--- What the task asks ---
Each of the records that follow needs an exact reproduction.

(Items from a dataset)
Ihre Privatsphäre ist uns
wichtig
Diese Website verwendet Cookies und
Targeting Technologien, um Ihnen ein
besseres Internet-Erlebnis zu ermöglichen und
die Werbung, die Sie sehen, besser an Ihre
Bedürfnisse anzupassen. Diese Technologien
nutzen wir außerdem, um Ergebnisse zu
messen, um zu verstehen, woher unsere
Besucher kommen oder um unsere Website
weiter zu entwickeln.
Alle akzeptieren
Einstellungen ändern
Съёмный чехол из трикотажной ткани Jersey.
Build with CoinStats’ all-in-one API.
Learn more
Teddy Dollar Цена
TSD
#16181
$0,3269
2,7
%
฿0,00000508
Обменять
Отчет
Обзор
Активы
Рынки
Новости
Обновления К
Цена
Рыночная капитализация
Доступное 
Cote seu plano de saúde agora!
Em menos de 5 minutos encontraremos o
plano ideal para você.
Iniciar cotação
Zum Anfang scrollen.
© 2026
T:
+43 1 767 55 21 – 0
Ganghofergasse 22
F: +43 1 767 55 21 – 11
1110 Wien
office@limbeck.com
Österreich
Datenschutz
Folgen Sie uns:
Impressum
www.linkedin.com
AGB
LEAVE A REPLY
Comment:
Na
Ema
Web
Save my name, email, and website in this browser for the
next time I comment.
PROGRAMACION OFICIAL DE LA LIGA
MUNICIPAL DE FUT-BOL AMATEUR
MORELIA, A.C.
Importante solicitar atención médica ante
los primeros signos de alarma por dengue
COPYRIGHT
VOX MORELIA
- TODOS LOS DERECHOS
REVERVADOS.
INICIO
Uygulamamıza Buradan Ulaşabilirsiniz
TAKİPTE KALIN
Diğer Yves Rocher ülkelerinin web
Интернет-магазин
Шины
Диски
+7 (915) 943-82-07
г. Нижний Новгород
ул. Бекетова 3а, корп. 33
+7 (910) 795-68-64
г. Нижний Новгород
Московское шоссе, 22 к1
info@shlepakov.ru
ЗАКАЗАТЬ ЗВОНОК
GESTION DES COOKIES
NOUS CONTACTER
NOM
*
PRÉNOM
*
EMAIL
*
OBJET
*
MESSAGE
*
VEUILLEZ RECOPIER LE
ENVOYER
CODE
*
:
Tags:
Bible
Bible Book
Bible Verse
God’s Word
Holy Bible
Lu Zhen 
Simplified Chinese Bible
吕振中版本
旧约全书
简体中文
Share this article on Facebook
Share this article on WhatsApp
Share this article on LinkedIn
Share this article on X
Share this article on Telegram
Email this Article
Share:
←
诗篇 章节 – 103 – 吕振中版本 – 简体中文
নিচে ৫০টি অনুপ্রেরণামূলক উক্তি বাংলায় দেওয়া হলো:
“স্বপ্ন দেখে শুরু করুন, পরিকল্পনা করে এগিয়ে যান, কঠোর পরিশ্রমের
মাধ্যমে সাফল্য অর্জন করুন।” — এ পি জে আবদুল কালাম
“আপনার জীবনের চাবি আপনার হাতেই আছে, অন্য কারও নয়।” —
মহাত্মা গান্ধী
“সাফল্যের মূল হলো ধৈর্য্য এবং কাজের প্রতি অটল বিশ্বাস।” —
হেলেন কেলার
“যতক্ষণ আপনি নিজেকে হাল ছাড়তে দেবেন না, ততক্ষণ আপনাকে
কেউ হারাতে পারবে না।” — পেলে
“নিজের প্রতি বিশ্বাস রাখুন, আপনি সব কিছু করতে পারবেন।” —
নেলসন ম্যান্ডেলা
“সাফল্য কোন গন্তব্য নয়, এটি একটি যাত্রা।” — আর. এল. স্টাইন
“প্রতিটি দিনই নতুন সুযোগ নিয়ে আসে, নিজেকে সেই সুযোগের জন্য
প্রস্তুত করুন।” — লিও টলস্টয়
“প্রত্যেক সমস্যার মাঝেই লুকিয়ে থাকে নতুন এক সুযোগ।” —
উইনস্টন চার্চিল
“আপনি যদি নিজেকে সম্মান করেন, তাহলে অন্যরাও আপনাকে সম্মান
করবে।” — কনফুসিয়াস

--- Output for this task ---
Ihre Privatsphäre ist uns
wichtig
Diese Website verwendet Cookies und
Targeting Technologien, um Ihnen ein
besseres Internet-Erlebnis zu ermöglichen und
die Werbung, die Sie sehen, besser an Ihre
Bedürfnisse anzupassen. Diese Technologien
nutzen wir außerdem, um Ergebnisse zu
messen, um zu verstehen, woher unsere
Besucher kommen oder um unsere Website
weiter zu entwickeln.
Alle akzeptieren
Einstellungen ändern
Съёмный чехол из трикотажной ткани Jersey.
Build with CoinStats’ all-in-one API.
Learn more
Teddy Dollar Цена
TSD
#16181
$0,3269
2,7
%
฿0,00000508
Обменять
Отчет
Обзор
Активы
Рынки
Новости
Обновления К
Цена
Рыночная капитализация
Доступное 
Cote seu plano de saúde agora!
Em menos de 5 minutos encontraremos o
plano ideal para você.
Iniciar cotação
Zum Anfang scrollen.
© 2026
T:
+43 1 767 55 21 – 0
Ganghofergasse 22
F: +43 1 767 55 21 – 11
1110 Wien
office@limbeck.com
Österreich
Datenschutz
Folgen Sie uns:
Impressum
www.linkedin.com
AGB
LEAVE A REPLY
Comment:
Na
Ema
Web
Save my name, email, and website in this browser for the
next time I comment.
PROGRAMACION OFICIAL DE LA LIGA
MUNICIPAL DE FUT-BOL AMATEUR
MORELIA, A.C.
Importante solicitar atención médica ante
los primeros signos de alarma por dengue
COPYRIGHT
VOX MORELIA
- TODOS LOS DERECHOS
REVERVADOS.
INICIO
Uygulamamıza Buradan Ulaşabilirsiniz
TAKİPTE KALIN
Diğer Yves Rocher ülkelerinin web
Интернет-магазин
Шины
Диски
+7 (915) 943-82-07
г. Нижний Новгород
ул. Бекетова 3а, корп. 33
+7 (910) 795-68-64
г. Нижний Новгород
Московское шоссе, 22 к1
info@shlepakov.ru
ЗАКАЗАТЬ ЗВОНОК
GESTION DES COOKIES
NOUS CONTACTER
NOM
*
PRÉNOM
*
EMAIL
*
OBJET
*
MESSAGE
*
VEUILLEZ RECOPIER LE
ENVOYER
CODE
*
:
Tags:
Bible
Bible Book
Bible Verse
God’s Word
Holy Bible
Lu Zhen 
Simplified Chinese Bible
吕振中版本
旧约全书
简体中文
Share this article on Facebook
Share this article on WhatsApp
Share this article on LinkedIn
Share this article on X
Share this article on Telegram
Email this Article
Share:
←
诗篇 章节 – 103 – 吕振中版本 – 简体中文
নিচে ৫০টি অনুপ্রেরণামূলক উক্তি বাংলায় দেওয়া হলো:
“স্বপ্ন দেখে শুরু করুন, পরিকল্পনা করে এগিয়ে যান, কঠোর পরিশ্রমের
মাধ্যমে সাফল্য অর্জন করুন।” — এ পি জে আবদুল কালাম
“আপনার জীবনের চাবি আপনার হাতেই আছে, অন্য কারও নয়।” —
মহাত্মা গান্ধী
“সাফল্যের মূল হলো ধৈর্য্য এবং কাজের প্রতি অটল বিশ্বাস।” —
হেলেন কেলার
“যতক্ষণ আপনি নিজেকে হাল ছাড়তে দেবেন না, ততক্ষণ আপনাকে
কেউ হারাতে পারবে না।” — পেলে
“নিজের প্রতি বিশ্বাস রাখুন, আপনি সব কিছু করতে পারবেন।” —
নেলসন ম্যান্ডেলা
“সাফল্য কোন গন্তব্য নয়, এটি একটি যাত্রা।” — আর. এল. স্টাইন
“প্রতিটি দিনই নতুন সুযোগ নিয়ে আসে, নিজেকে সেই সুযোগের জন্য
প্রস্তুত করুন।” — লিও টলস্টয়
“প্রত্যেক সমস্যার মাঝেই লুকিয়ে থাকে নতুন এক সুযোগ।” —
উইনস্টন চার্চিল
“আপনি যদি নিজেকে সম্মান করেন, তাহলে অন্যরাও আপনাকে সম্মান
করবে।” — কনফুসিয়াস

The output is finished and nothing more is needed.